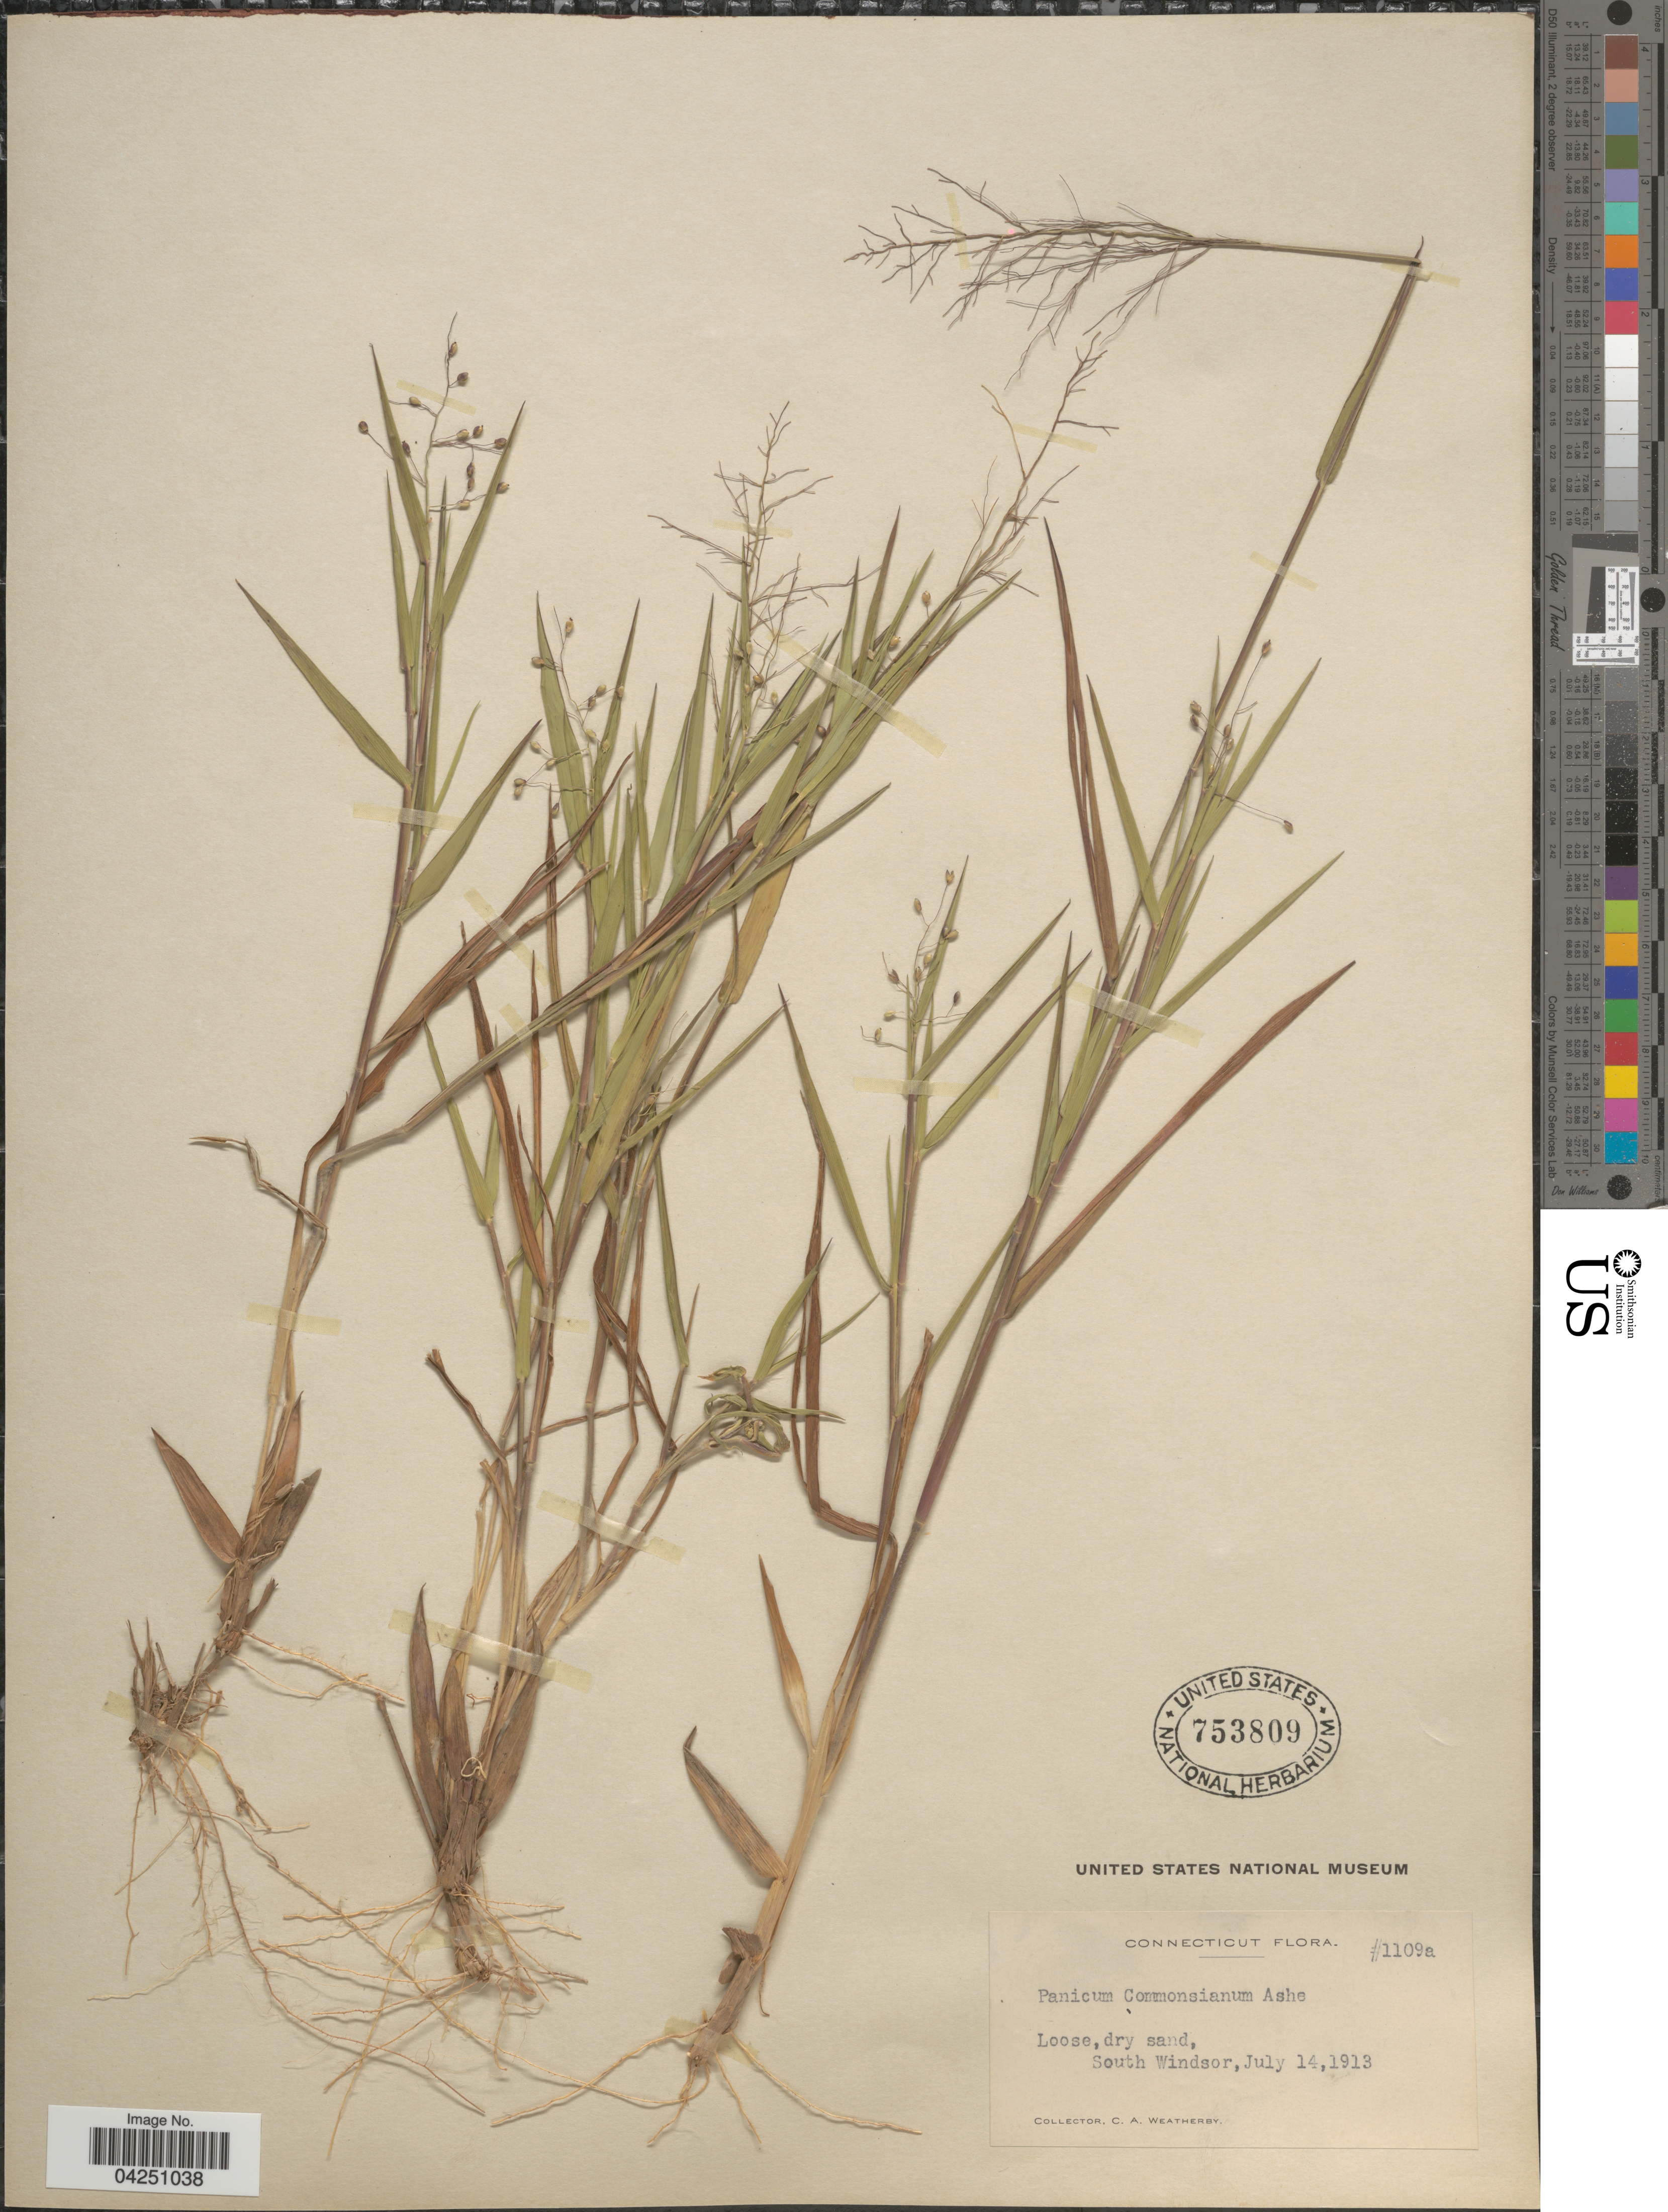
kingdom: Plantae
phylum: Tracheophyta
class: Liliopsida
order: Poales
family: Poaceae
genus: Dichanthelium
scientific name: Dichanthelium acuminatum var. acuminatum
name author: (Sw.) Gould & C.A. Clark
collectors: C. A. Weatherby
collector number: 1109a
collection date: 1913-07-14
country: United States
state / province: Connecticut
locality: South Windsor.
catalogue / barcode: US 753809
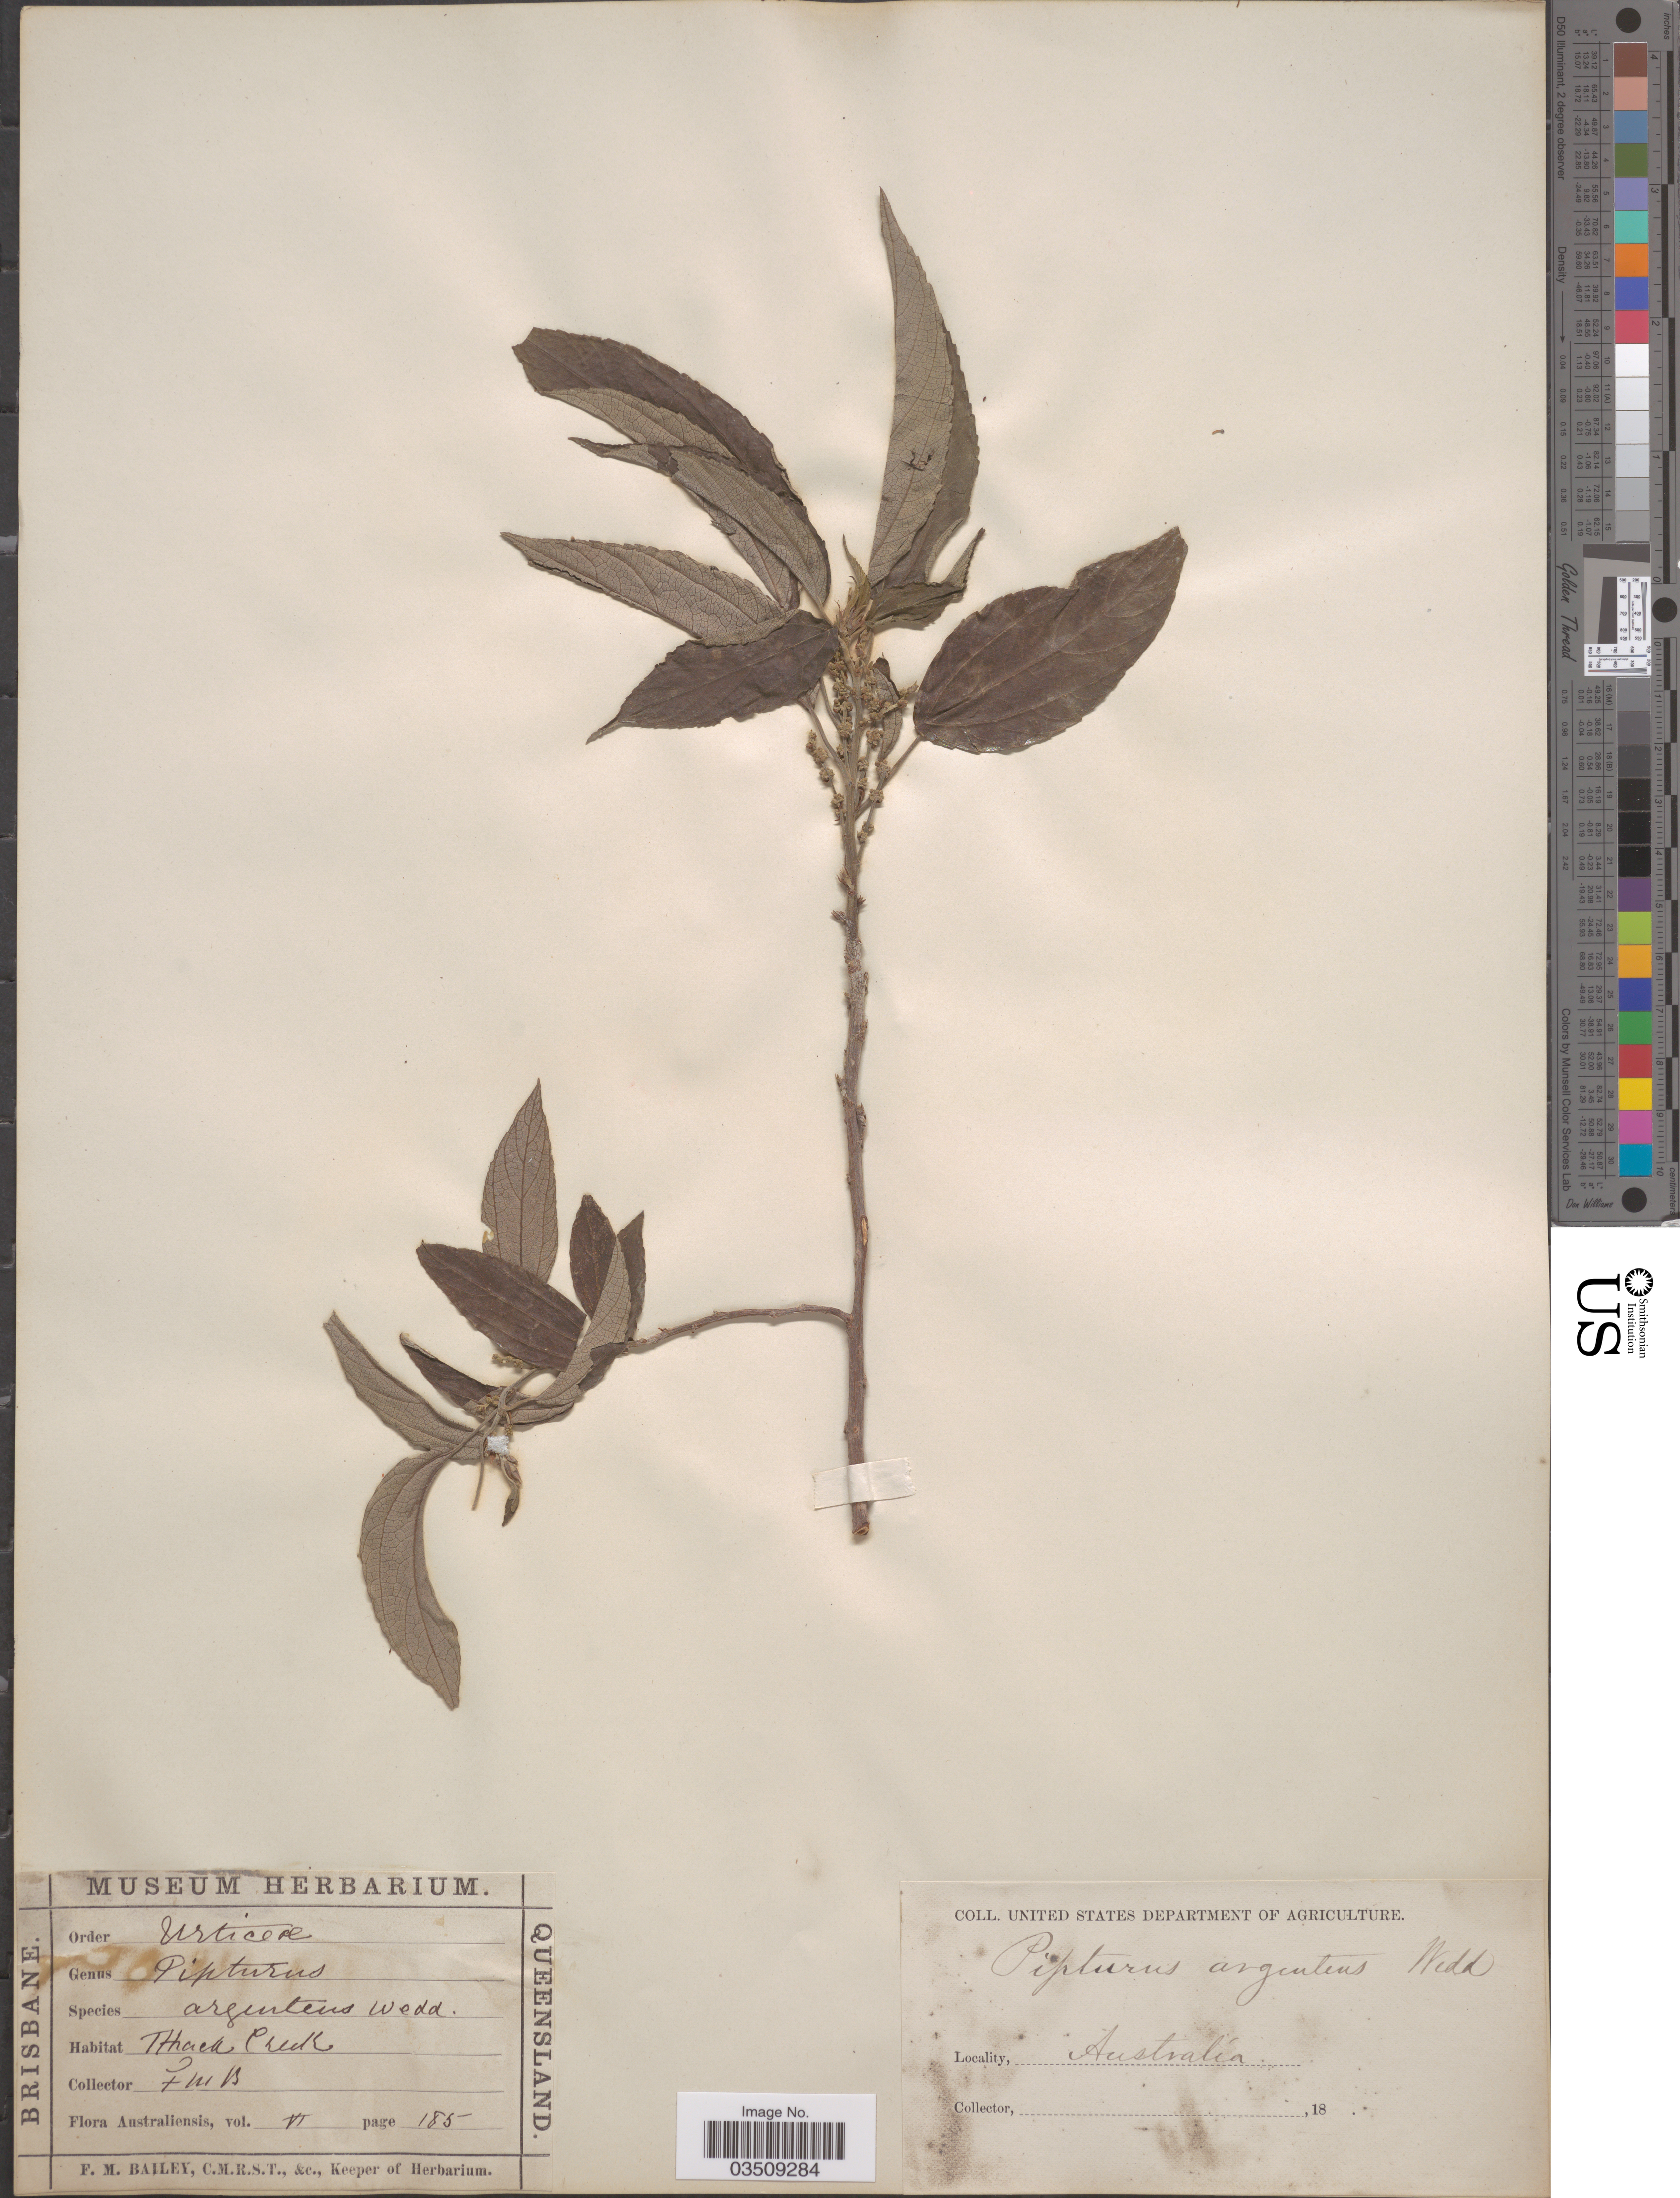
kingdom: Plantae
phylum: Tracheophyta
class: Magnoliopsida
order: Rosales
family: Urticaceae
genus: Pipturus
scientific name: Pipturus argenteus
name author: (G. Forst.) Wedd.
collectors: F. M. Bailey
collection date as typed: Transcribed d/m/y: //18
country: Australia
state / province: Queensland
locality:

=====

Exercise details >>
Can you give every line of the listing above as a numbered list, with blank lines dropped and the pictures left out?

Expected output >>
1. kingdom: Plantae
2. phylum: Tracheophyta
3. class: Liliopsida
4. order: Poales
5. family: Poaceae
6. genus: Dichanthelium
7. scientific name: Dichanthelium acuminatum var. acuminatum
8. name author: (Sw.) Gould & C.A. Clark
9. collectors: C. A. Weatherby
10. collector number: 1109a
11. collection date: 1913-07-14
12. country: United States
13. state / province: Connecticut
14. locality: South Windsor.
15. catalogue / barcode: US 753809
16. kingdom: Plantae
17. phylum: Tracheophyta
18. class: Magnoliopsida
19. order: Rosales
20. family: Urticaceae
21. genus: Pipturus
22. scientific name: Pipturus argenteus
23. name author: (G. Forst.) Wedd.
24. collectors: F. M. Bailey
25. collection date as typed: Transcribed d/m/y: //18
26. country: Australia
27. state / province: Queensland
28. locality:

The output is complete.